The panel, whose members include Lord Hannay, a former British ambassador to the UN, has come up with 101 recommendations, including a proposal to enlarge the 15-member Security Council to 24 nations.
However, the panel members themselves openly disagreed on the model for an expanded Security Council, and therefore put forward two models. UN officials recognised that given the competition among governments to belong to an expanded Security Council - with Japan and Germany expected to be first in line for a permanent seat, albeit without veto power - the report is unlikely to lead to any consensus on an issue that has divided the UN membership for more than a decade.
The 93-page report considers the fierce polarisation of positions in the run-up to the Iraq war, that pitted the US and UK against France and Russia, and says that the council "needs to work better than it has".
Although implicitly criticising the US "war on terror", the report recognises the international community needs to be concerned about the "nightmare scenarios combining terrorists, weapons of mass destruction and irresponsible states and much more besides, which may conceivably justify the use of force, not just reactively, but preventively and before a latent threat becomes imminent".
It also looks at the UN's major failures - the Rwandan genocide in 1994 and the massacres during the Bosnian conflict - and argues that when prevention fails, "there is urgent need to stop the killing and prevent any further return to war". But military action should be used as a "last resort". The panel's other main recommendations include a call to strengthen measures to prevent the proliferation of nuclear material by calling for a moratorium on the construction of any further enrichment or reprocessing facilities.
It also suggests the creation of a peace-building commission that would improve the UN's somewhat dismal record in rebuilding countries after wars.
In a first for the organisation, the report defines terrorism, which has previously foundered because of the issues of the use of armed forces against civilians, and the consideration that one man's "terrorist" is another man's "freedom fighter". But the panel agreed that terrorism is defined by "any action ... that is intended to cause death or serious bodily harm to civilians or non-combatants, when the purpose of such an act, by its nature or context, is to intimidate a population, or to compel a government or an international organisation to do or to abstain from doing any act".

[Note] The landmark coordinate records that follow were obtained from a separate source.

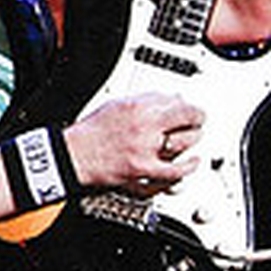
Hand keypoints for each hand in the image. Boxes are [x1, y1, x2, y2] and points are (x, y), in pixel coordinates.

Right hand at [62, 93, 203, 196]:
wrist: (73, 156)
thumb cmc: (90, 133)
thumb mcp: (115, 106)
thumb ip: (144, 101)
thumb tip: (169, 100)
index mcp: (135, 107)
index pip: (176, 101)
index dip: (189, 106)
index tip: (191, 108)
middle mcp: (143, 127)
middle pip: (185, 119)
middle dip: (196, 119)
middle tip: (197, 121)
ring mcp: (145, 150)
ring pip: (184, 142)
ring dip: (192, 139)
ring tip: (193, 137)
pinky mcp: (144, 171)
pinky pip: (175, 171)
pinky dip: (188, 167)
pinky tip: (192, 162)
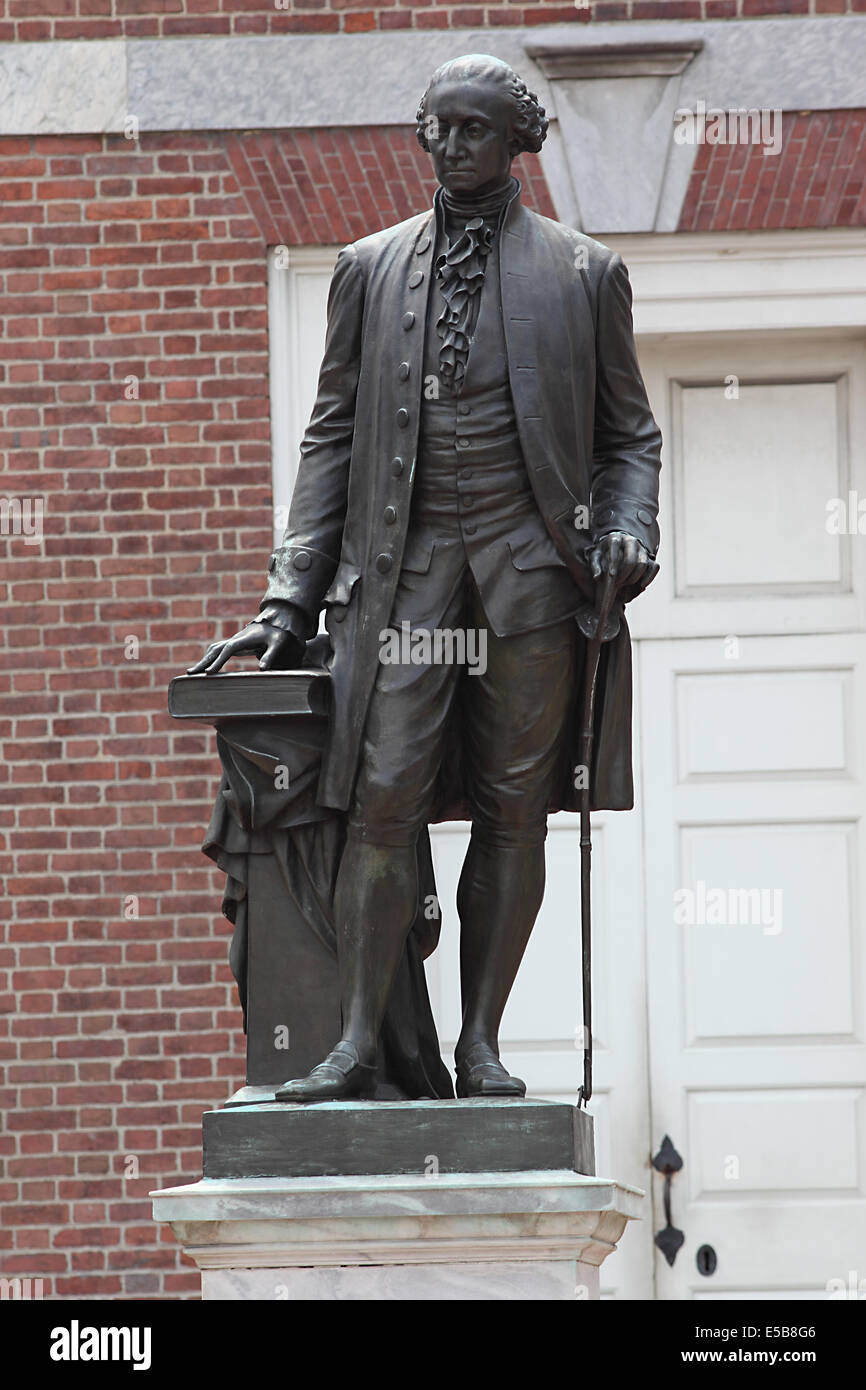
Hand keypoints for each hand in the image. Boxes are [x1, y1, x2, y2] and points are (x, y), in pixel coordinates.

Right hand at [186, 618, 302, 674]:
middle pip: (215, 649)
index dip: (218, 661)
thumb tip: (263, 670)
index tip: (209, 672)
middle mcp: (236, 639)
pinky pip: (218, 650)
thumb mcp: (277, 643)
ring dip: (203, 660)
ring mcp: (234, 641)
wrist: (276, 621)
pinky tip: (205, 666)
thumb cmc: (278, 633)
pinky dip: (209, 657)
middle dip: (203, 662)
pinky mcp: (235, 644)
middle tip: (190, 674)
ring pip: (214, 649)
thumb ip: (270, 655)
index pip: (228, 650)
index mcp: (244, 639)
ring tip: (192, 673)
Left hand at [587, 531, 651, 591]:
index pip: (616, 551)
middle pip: (631, 559)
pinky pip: (654, 566)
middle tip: (619, 583)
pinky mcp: (649, 556)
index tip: (611, 576)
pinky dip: (649, 577)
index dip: (613, 564)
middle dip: (625, 573)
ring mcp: (641, 548)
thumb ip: (595, 566)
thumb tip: (597, 577)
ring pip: (643, 563)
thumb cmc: (604, 552)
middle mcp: (630, 541)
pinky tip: (641, 586)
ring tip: (626, 585)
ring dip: (635, 577)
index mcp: (615, 538)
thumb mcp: (596, 556)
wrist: (618, 545)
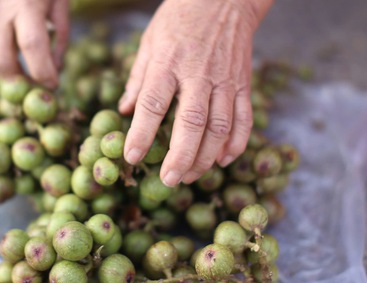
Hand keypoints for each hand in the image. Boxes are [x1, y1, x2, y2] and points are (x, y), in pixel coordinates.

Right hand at [0, 0, 69, 87]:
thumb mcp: (60, 1)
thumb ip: (61, 35)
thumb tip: (55, 69)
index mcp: (26, 4)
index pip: (33, 47)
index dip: (43, 72)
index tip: (53, 84)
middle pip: (2, 63)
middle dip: (18, 80)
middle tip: (34, 82)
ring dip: (11, 58)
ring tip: (22, 38)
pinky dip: (0, 42)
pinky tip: (8, 25)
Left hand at [119, 0, 272, 186]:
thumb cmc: (180, 18)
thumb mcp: (150, 41)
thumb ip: (138, 78)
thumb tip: (123, 110)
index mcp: (168, 62)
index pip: (152, 103)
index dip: (141, 132)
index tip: (131, 157)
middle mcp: (198, 74)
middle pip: (192, 122)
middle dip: (181, 156)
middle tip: (169, 180)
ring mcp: (225, 80)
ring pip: (220, 127)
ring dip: (206, 157)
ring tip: (190, 175)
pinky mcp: (244, 83)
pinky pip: (244, 119)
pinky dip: (236, 144)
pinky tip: (223, 160)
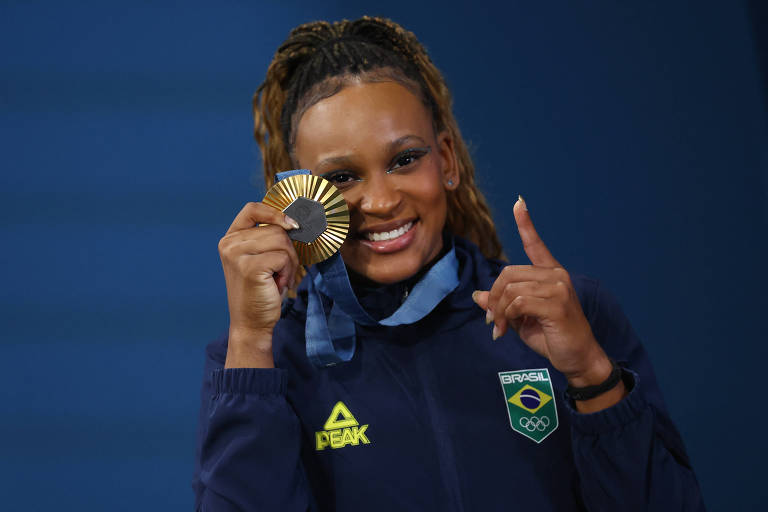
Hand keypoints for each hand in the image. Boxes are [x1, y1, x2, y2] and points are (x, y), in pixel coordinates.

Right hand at [218, 202, 299, 366]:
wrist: (251, 323)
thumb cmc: (261, 291)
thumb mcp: (261, 258)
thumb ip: (269, 238)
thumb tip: (296, 220)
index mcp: (230, 238)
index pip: (253, 208)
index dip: (276, 212)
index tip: (292, 224)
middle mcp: (229, 243)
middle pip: (276, 228)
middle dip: (289, 250)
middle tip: (283, 271)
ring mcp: (237, 254)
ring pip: (282, 241)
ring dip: (290, 262)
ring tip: (279, 278)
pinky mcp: (249, 267)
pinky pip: (283, 257)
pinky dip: (288, 272)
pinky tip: (278, 285)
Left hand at [471, 196, 614, 391]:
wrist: (577, 358)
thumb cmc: (552, 336)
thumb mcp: (520, 318)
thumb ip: (502, 304)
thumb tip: (478, 295)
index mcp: (550, 274)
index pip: (535, 244)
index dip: (526, 223)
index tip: (519, 202)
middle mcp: (556, 275)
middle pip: (508, 274)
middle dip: (493, 298)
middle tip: (492, 320)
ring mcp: (559, 288)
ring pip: (511, 289)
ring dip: (498, 311)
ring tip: (500, 328)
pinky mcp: (557, 304)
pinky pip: (518, 302)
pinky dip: (507, 317)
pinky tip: (508, 329)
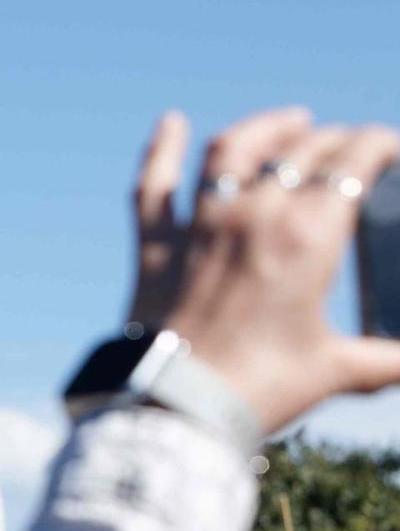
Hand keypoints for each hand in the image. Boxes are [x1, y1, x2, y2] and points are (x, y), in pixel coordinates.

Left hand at [132, 108, 399, 433]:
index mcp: (308, 234)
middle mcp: (253, 216)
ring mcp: (200, 228)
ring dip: (264, 129)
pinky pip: (154, 187)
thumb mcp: (338, 370)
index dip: (379, 145)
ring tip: (289, 122)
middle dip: (336, 140)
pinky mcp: (156, 249)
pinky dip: (162, 150)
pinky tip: (171, 123)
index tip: (392, 148)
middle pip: (301, 151)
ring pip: (232, 151)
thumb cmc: (262, 388)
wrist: (178, 408)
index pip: (354, 161)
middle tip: (353, 148)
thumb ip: (387, 360)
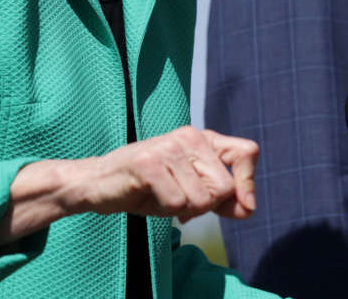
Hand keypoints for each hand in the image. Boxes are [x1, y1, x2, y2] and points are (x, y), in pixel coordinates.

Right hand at [77, 126, 258, 222]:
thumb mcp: (191, 193)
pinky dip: (163, 210)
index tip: (243, 206)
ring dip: (181, 210)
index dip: (247, 183)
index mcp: (202, 139)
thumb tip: (249, 209)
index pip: (246, 152)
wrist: (98, 183)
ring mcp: (168, 147)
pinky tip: (146, 196)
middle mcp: (188, 136)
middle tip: (177, 199)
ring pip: (201, 199)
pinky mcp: (149, 163)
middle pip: (224, 187)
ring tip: (159, 196)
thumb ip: (222, 199)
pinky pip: (176, 203)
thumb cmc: (147, 188)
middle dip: (203, 206)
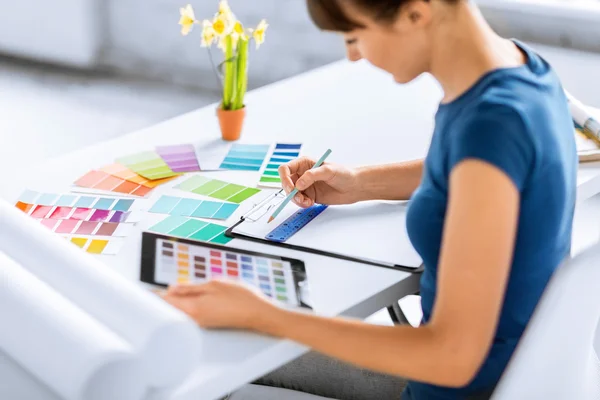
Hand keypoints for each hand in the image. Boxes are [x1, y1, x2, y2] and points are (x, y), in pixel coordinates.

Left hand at [161, 280, 280, 329]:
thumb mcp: (214, 284)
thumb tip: (171, 288)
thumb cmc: (240, 298)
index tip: (142, 291)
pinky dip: (182, 308)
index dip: (152, 296)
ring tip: (164, 295)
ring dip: (171, 304)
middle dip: (159, 301)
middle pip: (169, 310)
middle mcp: (193, 318)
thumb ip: (191, 287)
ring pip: (178, 313)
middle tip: (149, 292)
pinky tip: (184, 300)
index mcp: (193, 307)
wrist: (257, 313)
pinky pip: (187, 315)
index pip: (165, 302)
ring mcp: (200, 322)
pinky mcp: (207, 322)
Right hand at [278, 157, 358, 207]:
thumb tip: (299, 184)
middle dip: (290, 192)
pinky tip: (310, 203)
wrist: (354, 187)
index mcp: (304, 164)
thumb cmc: (344, 174)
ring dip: (296, 200)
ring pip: (291, 194)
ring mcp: (305, 186)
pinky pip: (299, 201)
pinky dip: (302, 204)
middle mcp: (302, 174)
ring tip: (307, 202)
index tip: (292, 188)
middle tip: (300, 198)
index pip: (285, 169)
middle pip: (286, 183)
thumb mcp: (328, 171)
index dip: (284, 178)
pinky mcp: (309, 196)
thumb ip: (312, 175)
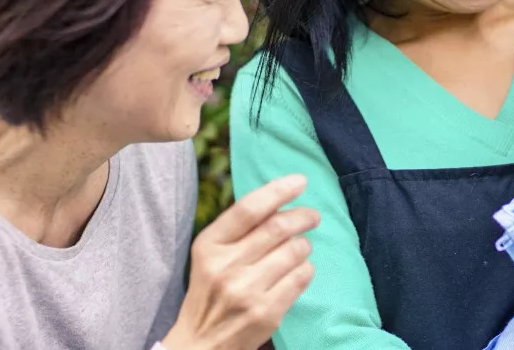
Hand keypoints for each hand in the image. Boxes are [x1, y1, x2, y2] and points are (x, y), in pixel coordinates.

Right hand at [163, 175, 319, 349]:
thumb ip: (238, 229)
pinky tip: (299, 269)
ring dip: (305, 244)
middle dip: (303, 216)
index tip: (300, 181)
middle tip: (313, 216)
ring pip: (295, 251)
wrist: (200, 343)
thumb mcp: (210, 254)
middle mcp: (226, 266)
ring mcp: (247, 290)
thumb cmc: (210, 290)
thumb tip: (279, 199)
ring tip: (302, 247)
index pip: (249, 208)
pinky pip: (301, 277)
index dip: (279, 190)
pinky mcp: (267, 312)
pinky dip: (307, 268)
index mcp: (209, 245)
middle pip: (278, 227)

Although the Bush administration will find much that it can agree with in the report, it remains to be seen how it will react to Mr Annan's recommendations, which could be consigned to the dustbin of history unless endorsed by influential governments.
UN officials recognise the report is being released when its reputation is at an all-time low in the US because of the oil-for-food scandal in which billions of dollars were diverted by Saddam Hussein from a UN humanitarian programme to bribe officials over a number of years. "I don't think they've closed to door to it," said a senior official. "But we'll have to see if they want to engage with it."
Earlier major UN reports, such as the Brahimi report on peace-keeping, have been diluted after being pulled to pieces in the General Assembly. Mr Annan intends to spend the next three months consulting governments to see what ideas have traction so he can press for firm decisions at a special summit in September next year.